DATA SECTION
--
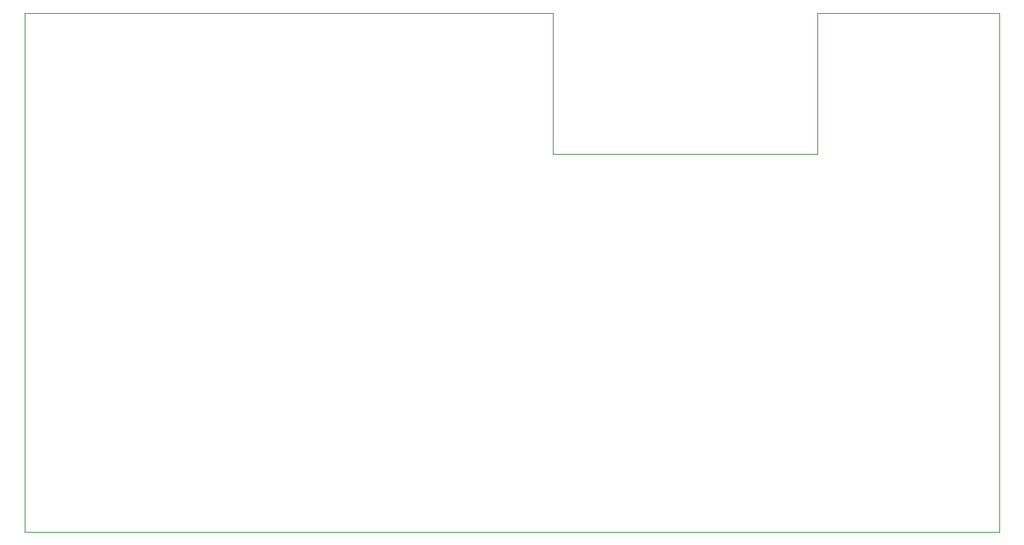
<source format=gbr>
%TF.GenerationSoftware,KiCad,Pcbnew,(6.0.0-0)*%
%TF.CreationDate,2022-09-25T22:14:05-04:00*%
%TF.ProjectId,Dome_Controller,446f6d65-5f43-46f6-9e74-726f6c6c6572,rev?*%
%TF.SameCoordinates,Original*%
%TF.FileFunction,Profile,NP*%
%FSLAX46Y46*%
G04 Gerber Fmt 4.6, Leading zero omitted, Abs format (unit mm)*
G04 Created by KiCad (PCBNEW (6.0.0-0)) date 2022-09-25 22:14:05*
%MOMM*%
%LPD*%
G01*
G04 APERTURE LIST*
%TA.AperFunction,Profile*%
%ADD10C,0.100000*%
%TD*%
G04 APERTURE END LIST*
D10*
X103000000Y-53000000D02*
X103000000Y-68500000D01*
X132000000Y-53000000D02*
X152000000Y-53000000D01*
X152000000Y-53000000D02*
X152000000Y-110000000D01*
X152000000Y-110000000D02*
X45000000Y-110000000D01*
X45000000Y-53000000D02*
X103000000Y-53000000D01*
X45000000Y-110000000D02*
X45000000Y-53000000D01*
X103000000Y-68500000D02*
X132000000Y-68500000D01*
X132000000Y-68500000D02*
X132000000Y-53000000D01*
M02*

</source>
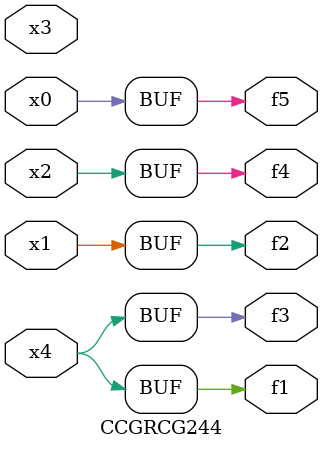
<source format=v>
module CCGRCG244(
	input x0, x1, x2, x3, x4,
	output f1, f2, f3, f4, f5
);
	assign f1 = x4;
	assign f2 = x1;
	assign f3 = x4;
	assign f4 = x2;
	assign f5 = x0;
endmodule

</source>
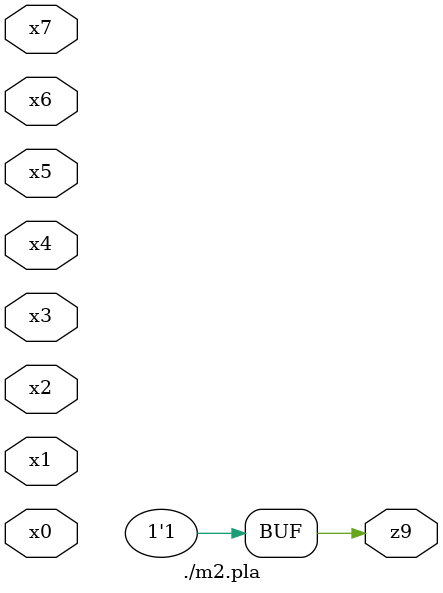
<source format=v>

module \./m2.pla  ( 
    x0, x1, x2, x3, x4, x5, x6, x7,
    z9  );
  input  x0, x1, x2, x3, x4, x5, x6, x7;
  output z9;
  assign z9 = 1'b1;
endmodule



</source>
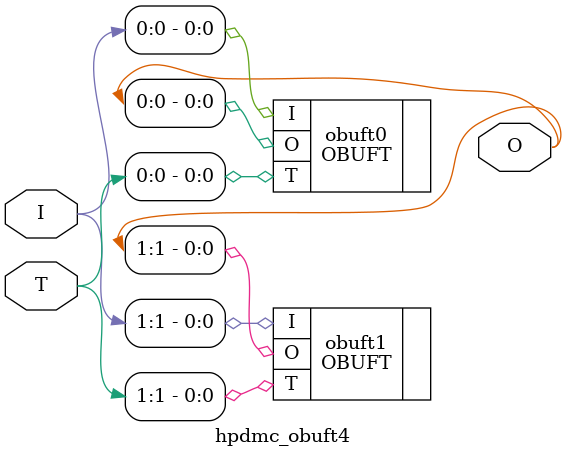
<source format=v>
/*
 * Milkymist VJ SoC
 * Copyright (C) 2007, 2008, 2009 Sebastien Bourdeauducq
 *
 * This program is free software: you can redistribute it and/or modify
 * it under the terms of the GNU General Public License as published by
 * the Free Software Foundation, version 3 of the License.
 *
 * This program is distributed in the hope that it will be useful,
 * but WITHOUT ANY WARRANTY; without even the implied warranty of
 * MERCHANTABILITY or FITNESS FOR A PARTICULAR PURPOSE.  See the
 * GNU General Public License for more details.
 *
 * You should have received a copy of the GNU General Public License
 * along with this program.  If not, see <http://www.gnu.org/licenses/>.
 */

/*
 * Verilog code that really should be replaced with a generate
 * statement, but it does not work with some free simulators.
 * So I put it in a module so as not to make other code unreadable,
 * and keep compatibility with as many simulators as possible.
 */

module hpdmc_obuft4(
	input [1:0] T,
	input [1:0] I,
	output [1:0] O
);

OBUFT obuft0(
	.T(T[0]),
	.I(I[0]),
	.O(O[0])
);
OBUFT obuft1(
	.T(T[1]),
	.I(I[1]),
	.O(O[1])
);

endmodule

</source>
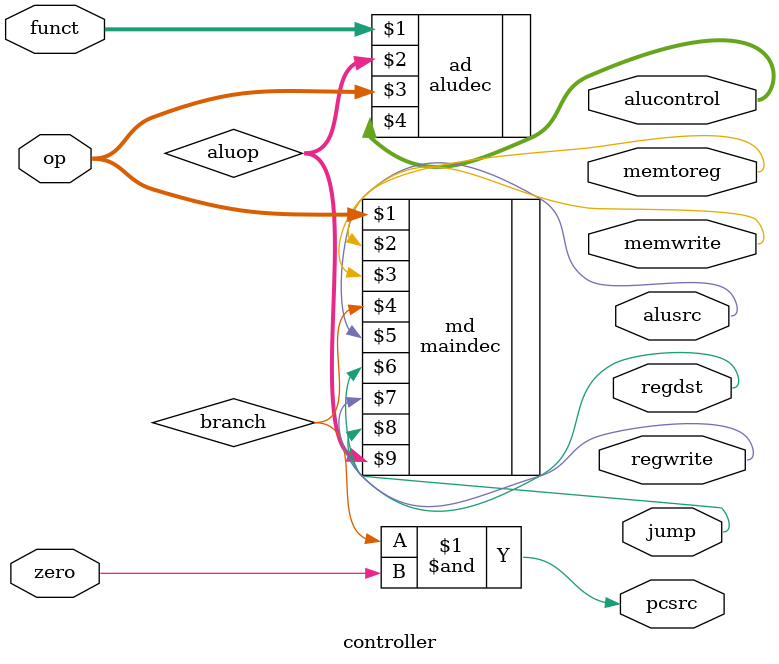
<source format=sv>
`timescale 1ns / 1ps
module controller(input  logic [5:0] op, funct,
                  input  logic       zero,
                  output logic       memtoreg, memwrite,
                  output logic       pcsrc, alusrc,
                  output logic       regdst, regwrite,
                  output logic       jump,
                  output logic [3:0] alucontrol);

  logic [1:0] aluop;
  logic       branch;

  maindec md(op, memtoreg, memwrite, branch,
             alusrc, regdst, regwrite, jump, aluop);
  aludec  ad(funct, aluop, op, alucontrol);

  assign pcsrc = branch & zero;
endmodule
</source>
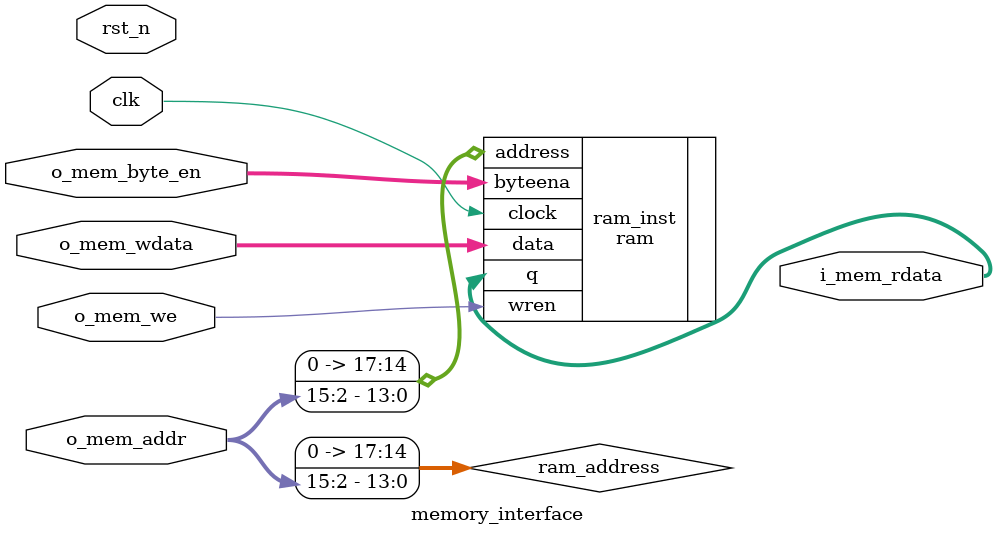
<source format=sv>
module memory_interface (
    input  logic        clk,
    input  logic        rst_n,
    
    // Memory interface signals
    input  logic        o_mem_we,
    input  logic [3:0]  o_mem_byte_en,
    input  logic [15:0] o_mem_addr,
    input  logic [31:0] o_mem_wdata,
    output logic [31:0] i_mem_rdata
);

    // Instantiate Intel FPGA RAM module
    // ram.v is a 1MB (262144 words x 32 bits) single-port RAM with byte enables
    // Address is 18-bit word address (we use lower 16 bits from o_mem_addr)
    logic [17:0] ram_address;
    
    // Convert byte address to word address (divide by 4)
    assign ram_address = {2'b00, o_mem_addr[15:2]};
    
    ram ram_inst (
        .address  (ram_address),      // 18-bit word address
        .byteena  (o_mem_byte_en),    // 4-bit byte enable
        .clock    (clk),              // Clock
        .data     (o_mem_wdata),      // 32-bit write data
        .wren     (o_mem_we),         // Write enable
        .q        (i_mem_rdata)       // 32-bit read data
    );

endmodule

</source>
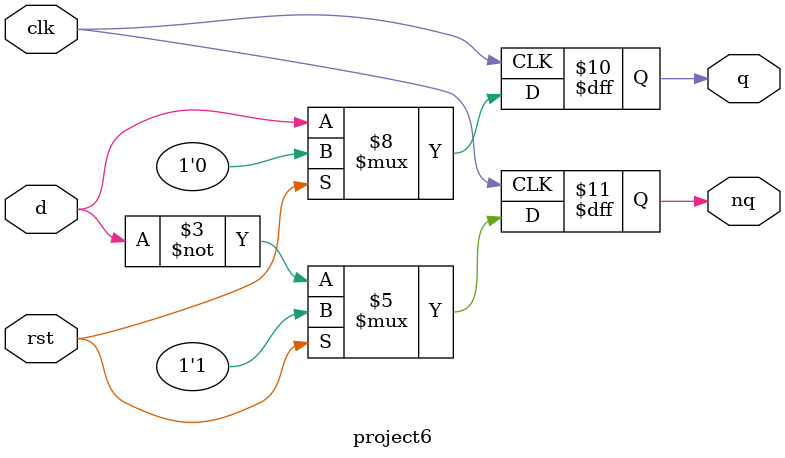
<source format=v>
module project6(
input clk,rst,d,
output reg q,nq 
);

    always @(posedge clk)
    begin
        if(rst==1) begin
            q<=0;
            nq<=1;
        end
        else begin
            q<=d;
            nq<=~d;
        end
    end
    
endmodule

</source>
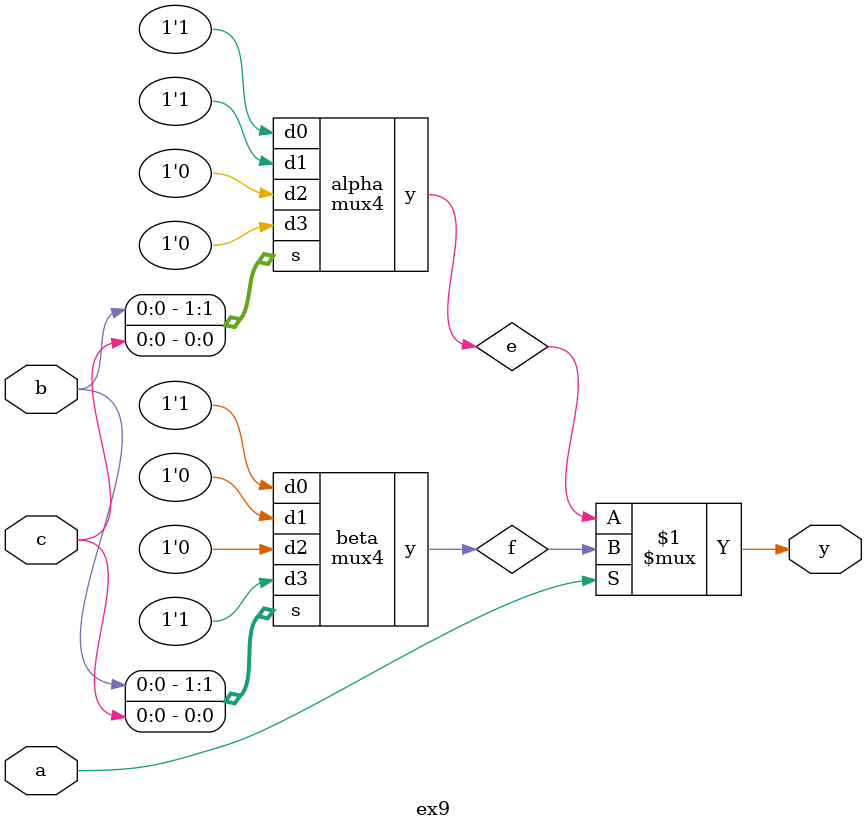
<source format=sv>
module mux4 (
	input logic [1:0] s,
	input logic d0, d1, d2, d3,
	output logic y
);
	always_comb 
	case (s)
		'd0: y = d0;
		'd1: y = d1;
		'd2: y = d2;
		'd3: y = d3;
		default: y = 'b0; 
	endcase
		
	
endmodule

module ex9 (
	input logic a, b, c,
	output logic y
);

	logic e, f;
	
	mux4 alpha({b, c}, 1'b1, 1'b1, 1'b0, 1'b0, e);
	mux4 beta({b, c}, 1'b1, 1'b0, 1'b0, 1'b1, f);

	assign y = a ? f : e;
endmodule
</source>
--
EXERCISE
Print every entry verbatim and leave all pictures out.

WRITTEN ANSWER
<source format=gbr>
%TF.GenerationSoftware,KiCad,Pcbnew,(6.0.0-0)*%
%TF.CreationDate,2022-09-25T22:14:05-04:00*%
%TF.ProjectId,Dome_Controller,446f6d65-5f43-46f6-9e74-726f6c6c6572,rev?*%
%TF.SameCoordinates,Original*%
%TF.FileFunction,Profile,NP*%
%FSLAX46Y46*%
G04 Gerber Fmt 4.6, Leading zero omitted, Abs format (unit mm)*
G04 Created by KiCad (PCBNEW (6.0.0-0)) date 2022-09-25 22:14:05*
%MOMM*%
%LPD*%
G01*
G04 APERTURE LIST*
%TA.AperFunction,Profile*%
%ADD10C,0.100000*%
%TD*%
G04 APERTURE END LIST*
D10*
X103000000Y-53000000D02*
X103000000Y-68500000D01*
X132000000Y-53000000D02*
X152000000Y-53000000D01*
X152000000Y-53000000D02*
X152000000Y-110000000D01*
X152000000Y-110000000D02*
X45000000Y-110000000D01*
X45000000Y-53000000D02*
X103000000Y-53000000D01*
X45000000Y-110000000D02*
X45000000Y-53000000D01*
X103000000Y-68500000D02*
X132000000Y-68500000D01*
X132000000Y-68500000D02*
X132000000Y-53000000D01*
M02*

</source>
<source format=v>
module CCGRCG244(
	input x0, x1, x2, x3, x4,
	output f1, f2, f3, f4, f5
);
	assign f1 = x4;
	assign f2 = x1;
	assign f3 = x4;
	assign f4 = x2;
	assign f5 = x0;
endmodule

</source>
<source format=v>

module \./m2.pla  ( 
    x0, x1, x2, x3, x4, x5, x6, x7,
    z9  );
  input  x0, x1, x2, x3, x4, x5, x6, x7;
  output z9;
  assign z9 = 1'b1;
endmodule



</source>
<source format=v>
/*
 * Milkymist VJ SoC
 * Copyright (C) 2007, 2008, 2009 Sebastien Bourdeauducq
 *
 * This program is free software: you can redistribute it and/or modify
 * it under the terms of the GNU General Public License as published by
 * the Free Software Foundation, version 3 of the License.
 *
 * This program is distributed in the hope that it will be useful,
 * but WITHOUT ANY WARRANTY; without even the implied warranty of
 * MERCHANTABILITY or FITNESS FOR A PARTICULAR PURPOSE.  See the
 * GNU General Public License for more details.
 *
 * You should have received a copy of the GNU General Public License
 * along with this program.  If not, see <http://www.gnu.org/licenses/>.
 */

/*
 * Verilog code that really should be replaced with a generate
 * statement, but it does not work with some free simulators.
 * So I put it in a module so as not to make other code unreadable,
 * and keep compatibility with as many simulators as possible.
 */

module hpdmc_obuft4(
	input [1:0] T,
	input [1:0] I,
	output [1:0] O
);

OBUFT obuft0(
	.T(T[0]),
	.I(I[0]),
	.O(O[0])
);
OBUFT obuft1(
	.T(T[1]),
	.I(I[1]),
	.O(O[1])
);

endmodule

</source>
<source format=sv>
`timescale 1ns / 1ps
module controller(input  logic [5:0] op, funct,
                  input  logic       zero,
                  output logic       memtoreg, memwrite,
                  output logic       pcsrc, alusrc,
                  output logic       regdst, regwrite,
                  output logic       jump,
                  output logic [3:0] alucontrol);

  logic [1:0] aluop;
  logic       branch;

  maindec md(op, memtoreg, memwrite, branch,
             alusrc, regdst, regwrite, jump, aluop);
  aludec  ad(funct, aluop, op, alucontrol);

  assign pcsrc = branch & zero;
endmodule
</source>
<source format=sv>
module memory_interface (
    input  logic        clk,
    input  logic        rst_n,
    
    // Memory interface signals
    input  logic        o_mem_we,
    input  logic [3:0]  o_mem_byte_en,
    input  logic [15:0] o_mem_addr,
    input  logic [31:0] o_mem_wdata,
    output logic [31:0] i_mem_rdata
);

    // Instantiate Intel FPGA RAM module
    // ram.v is a 1MB (262144 words x 32 bits) single-port RAM with byte enables
    // Address is 18-bit word address (we use lower 16 bits from o_mem_addr)
    logic [17:0] ram_address;
    
    // Convert byte address to word address (divide by 4)
    assign ram_address = {2'b00, o_mem_addr[15:2]};
    
    ram ram_inst (
        .address  (ram_address),      // 18-bit word address
        .byteena  (o_mem_byte_en),    // 4-bit byte enable
        .clock    (clk),              // Clock
        .data     (o_mem_wdata),      // 32-bit write data
        .wren     (o_mem_we),         // Write enable
        .q        (i_mem_rdata)       // 32-bit read data
    );

endmodule

</source>
<source format=v>
module project6(
input clk,rst,d,
output reg q,nq 
);

    always @(posedge clk)
    begin
        if(rst==1) begin
            q<=0;
            nq<=1;
        end
        else begin
            q<=d;
            nq<=~d;
        end
    end
    
endmodule

</source>
<source format=sv>
module mux4 (
	input logic [1:0] s,
	input logic d0, d1, d2, d3,
	output logic y
);
	always_comb 
	case (s)
		'd0: y = d0;
		'd1: y = d1;
		'd2: y = d2;
		'd3: y = d3;
		default: y = 'b0; 
	endcase
		
	
endmodule

module ex9 (
	input logic a, b, c,
	output logic y
);

	logic e, f;
	
	mux4 alpha({b, c}, 1'b1, 1'b1, 1'b0, 1'b0, e);
	mux4 beta({b, c}, 1'b1, 1'b0, 1'b0, 1'b1, f);

	assign y = a ? f : e;
endmodule
</source>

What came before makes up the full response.